The Cabinet Paper outlining the proposed changes was released on 19 September 2011. This Brief Counsel summarises the new regime.
New Zealand’s company registration processes are deliberately low cost and easy to use as part of a desire by successive governments to make New Zealand an attractive destination for foreign investment. But the Government has become concerned at recent evidence that the system is being abused, with potential risk to New Zealand’s international reputation.
The most high profile example is SP Trading Ltd, where a NZ incorporated company controlled from overseas, was involved in chartering a plane used for weapons trafficking in defiance of UN sanctions. But the Cabinet Paper reports that the Reserve Bank also has concerns with respect to around 1000 overseas financial institutions which have been incorporated in New Zealand in the last three years, at least some of which are being used as shell companies to carry on banking activities outside the necessary regulatory controls.
The proposals will require amendment to the Companies Act and fall into four broad groups.
Require companies to have a director or “local agent” who is resident in New Zealand. The requirement to have at least one director resident in the country is reasonably common internationally. A limited exemption is proposed for companies with directors in an approved foreign jurisdiction (e.g. Australia).
The local agent, in lieu of a local director, would be required to accept the service of legal proceedings and to ensure that the company met its disclosure and records maintenance obligations under the Companies Act. As this concept is new to New Zealand law, consideration will be needed to ensure that the obligations on the agent are administrative in nature and not so onerous as to constitute de facto directors’ duties.

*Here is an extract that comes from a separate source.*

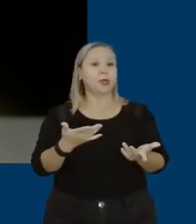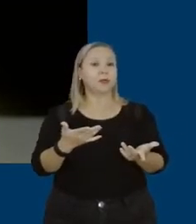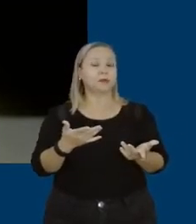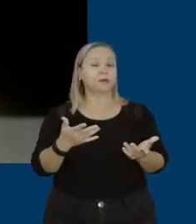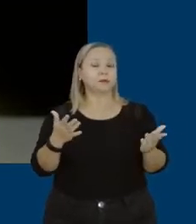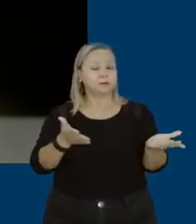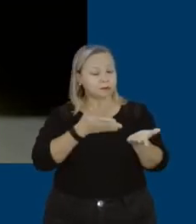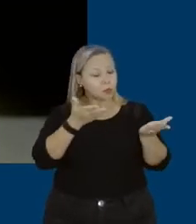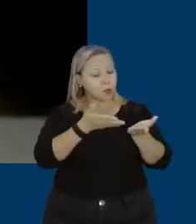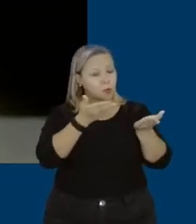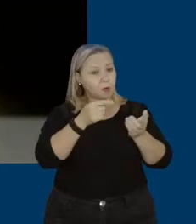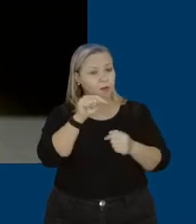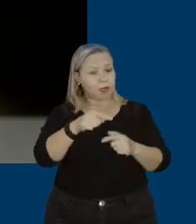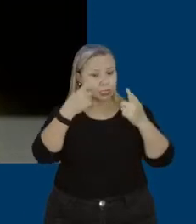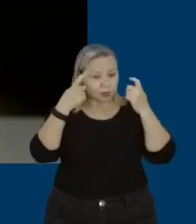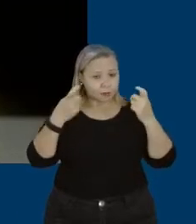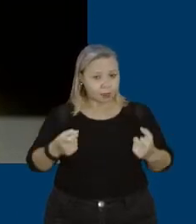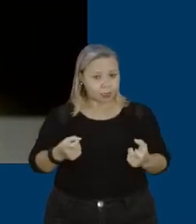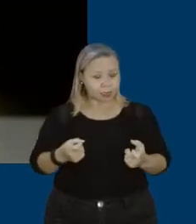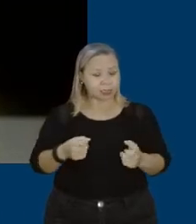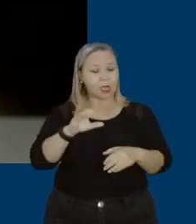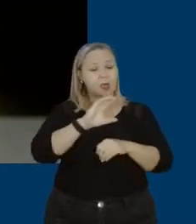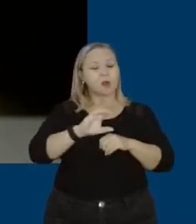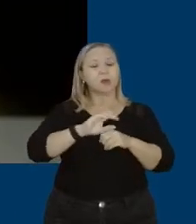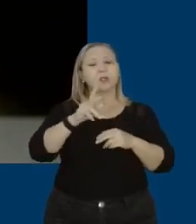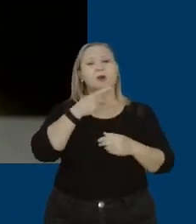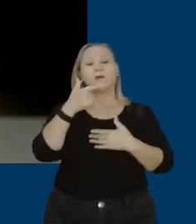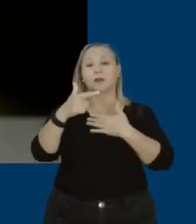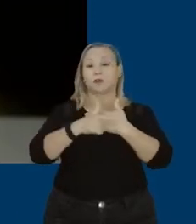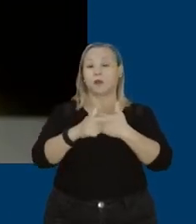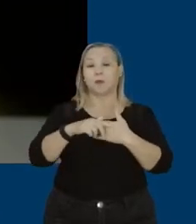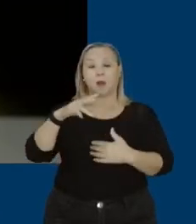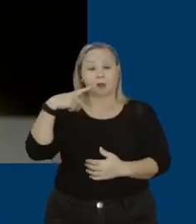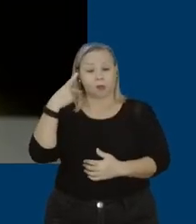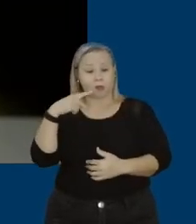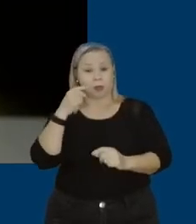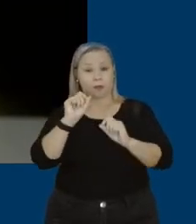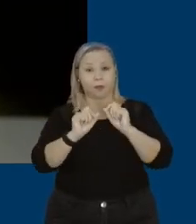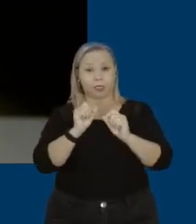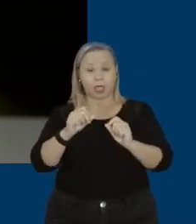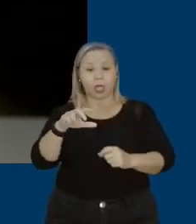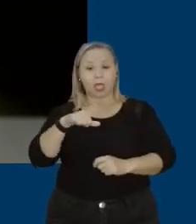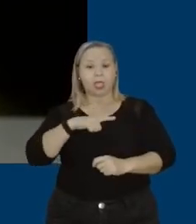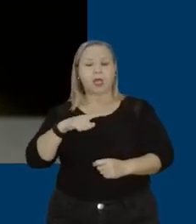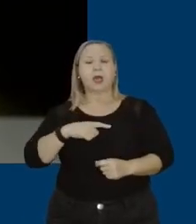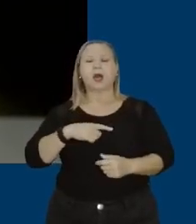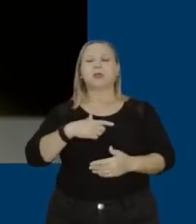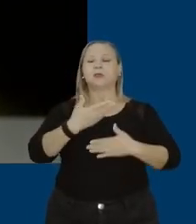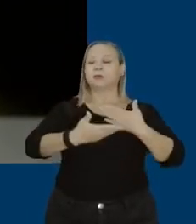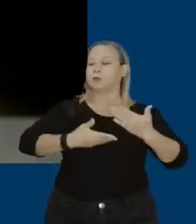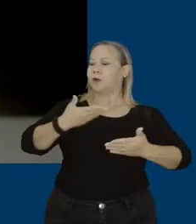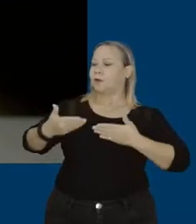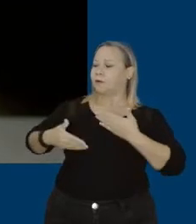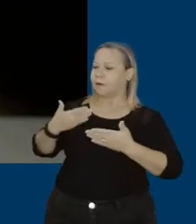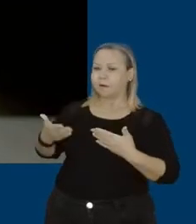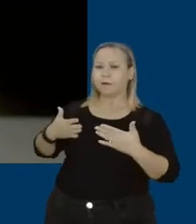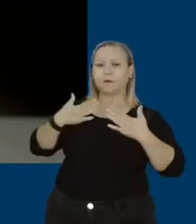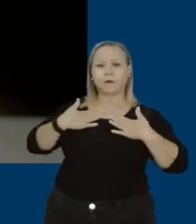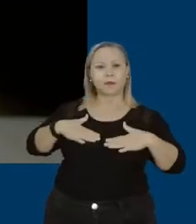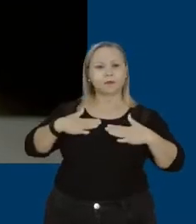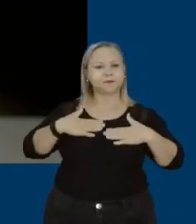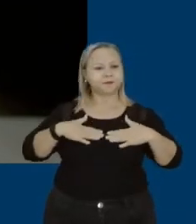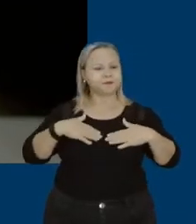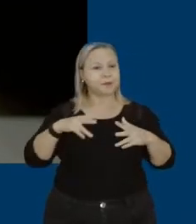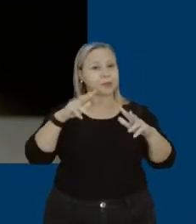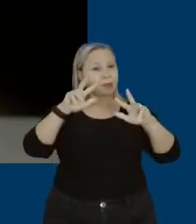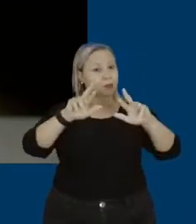Constituição diz muito claramente, o papel nosso enquanto parlamentar é ter uma convivência harmoniosa com as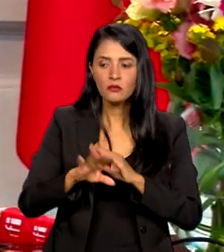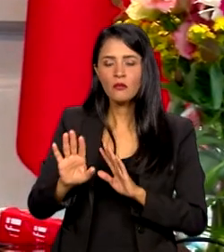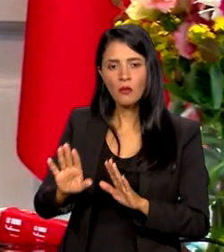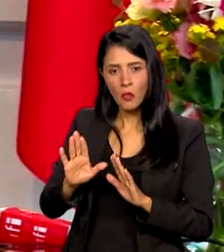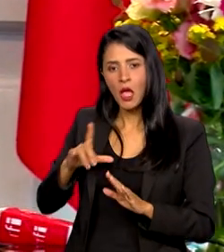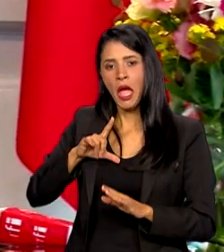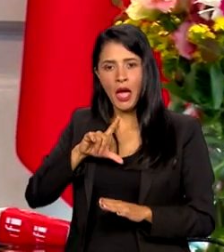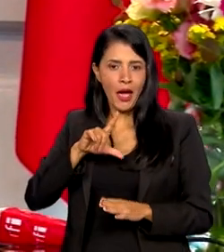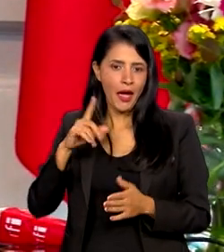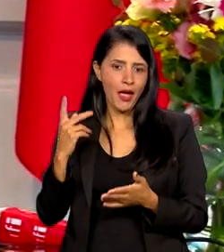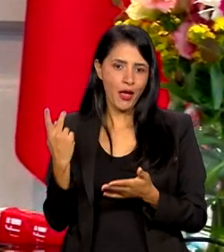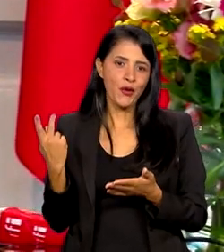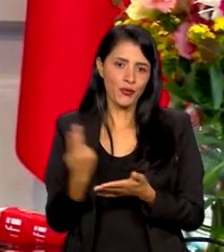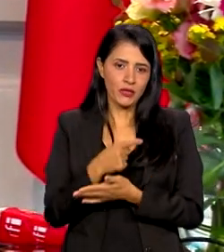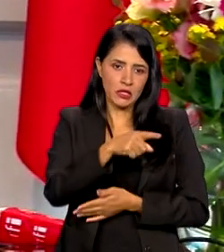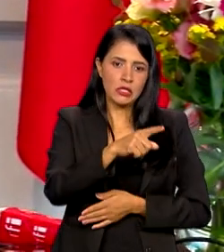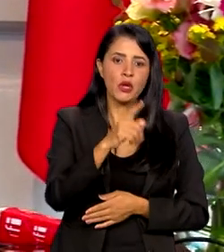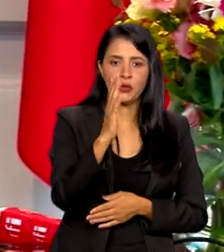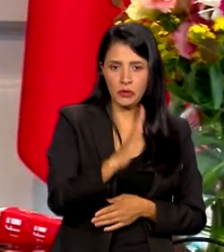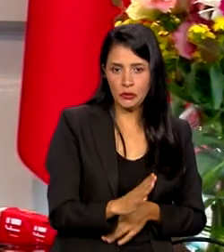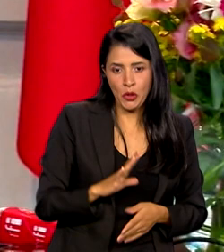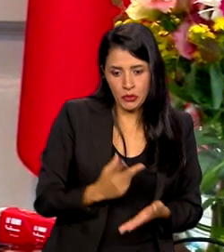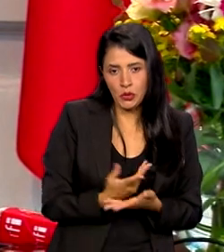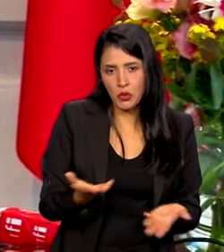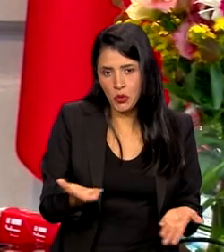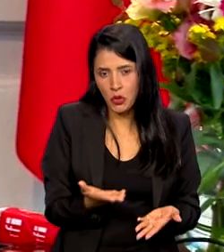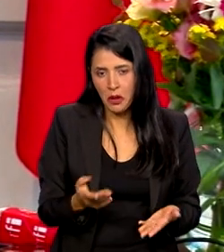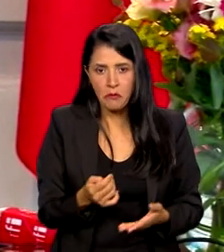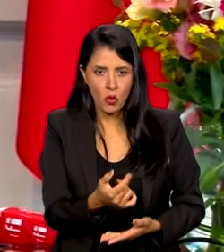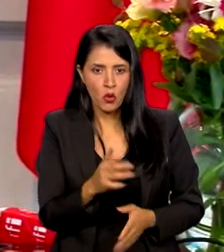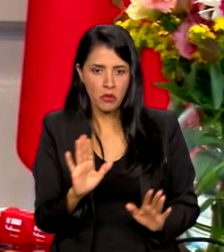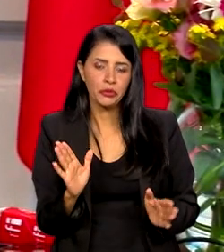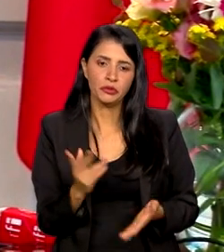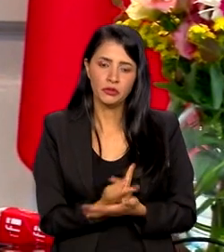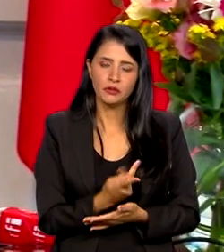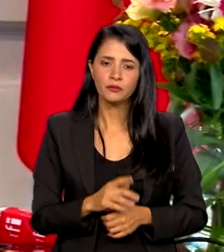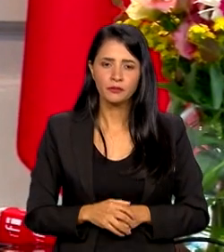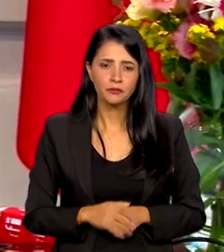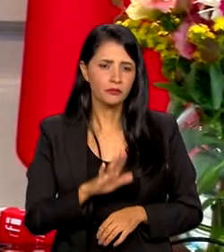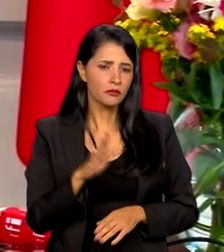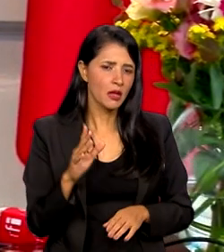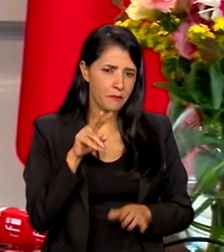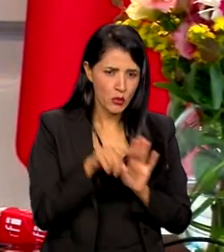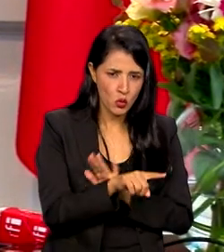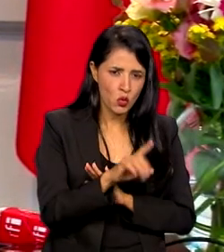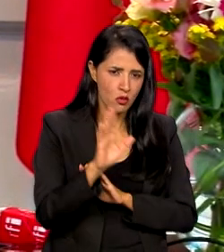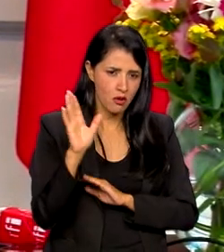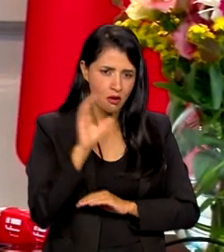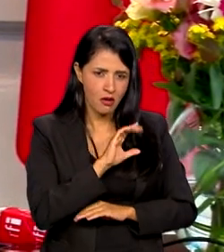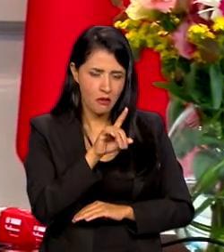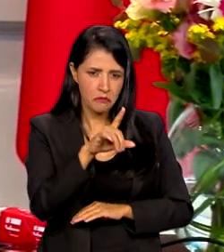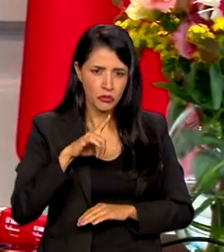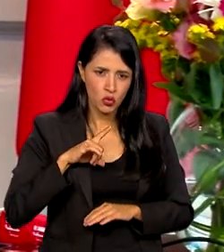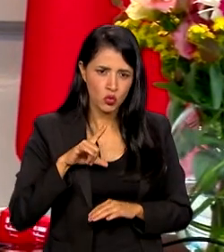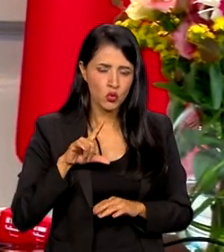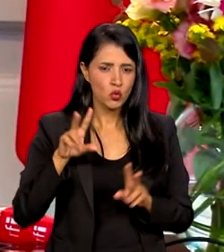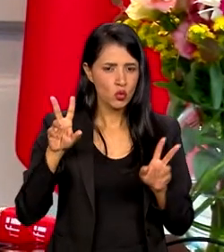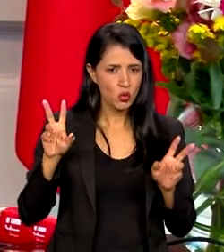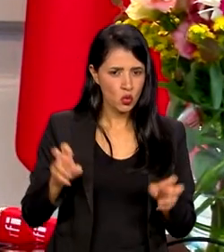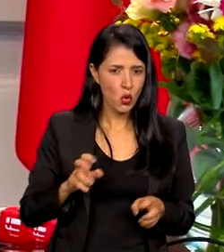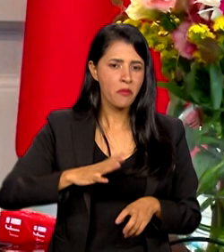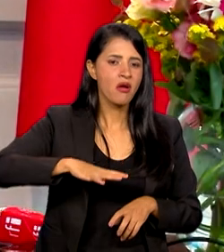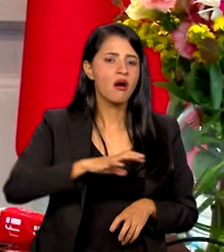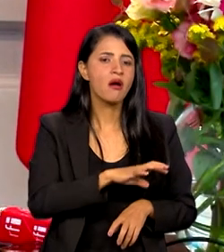no Brasil, mas é um fato que tem ocorrido recentemente. Do reconhecimento, só uma dúvida muito prática. Sobre o apostilamento de AIA,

Require directors to supply date and place of birth information. This information would not be available for public searching but could be used by the Registrar.
Require all companies to apply for an IRD number as part of the application process. About 80% of companies already do this and a further significant percentage gain an IRD number soon after incorporation.
Enhance the Registrar’s ability to investigate issues arising in regard to registration applications. New powers would include the power to:
- require someone to confirm or correct information on the Companies Register
- “flag” a record on the Companies Office website as being under inquiry regarding the integrity of the information or potential non-compliance with the Act
- remove a company from the Register, or a disqualified or prohibited person who acts as a director in contravention of such disqualification or prohibition, and
- impose banning orders on directors and local agents for persistent non-compliance with the filing and reporting obligations of the Companies and Financial Reporting Acts or for providing inaccurate information to the Registrar.
These provisions would apply also to limited partnerships.
The Government is also considering further measures beyond this initial reform package. These include:
- regulation or prohibition of nominee directors
- recording the beneficial ownership of companies
- moves around open-ended powers of attorney
- identification or verification of the identity of directors and shareholders, for example by way of a unique identifier such as a passport number
- dealing with the issues of shell financial institutions, and
- regulation of company formation agents by including them as reporting entities under the Anti-Money Laundering and Countering Financing of Terrorism Act 2009.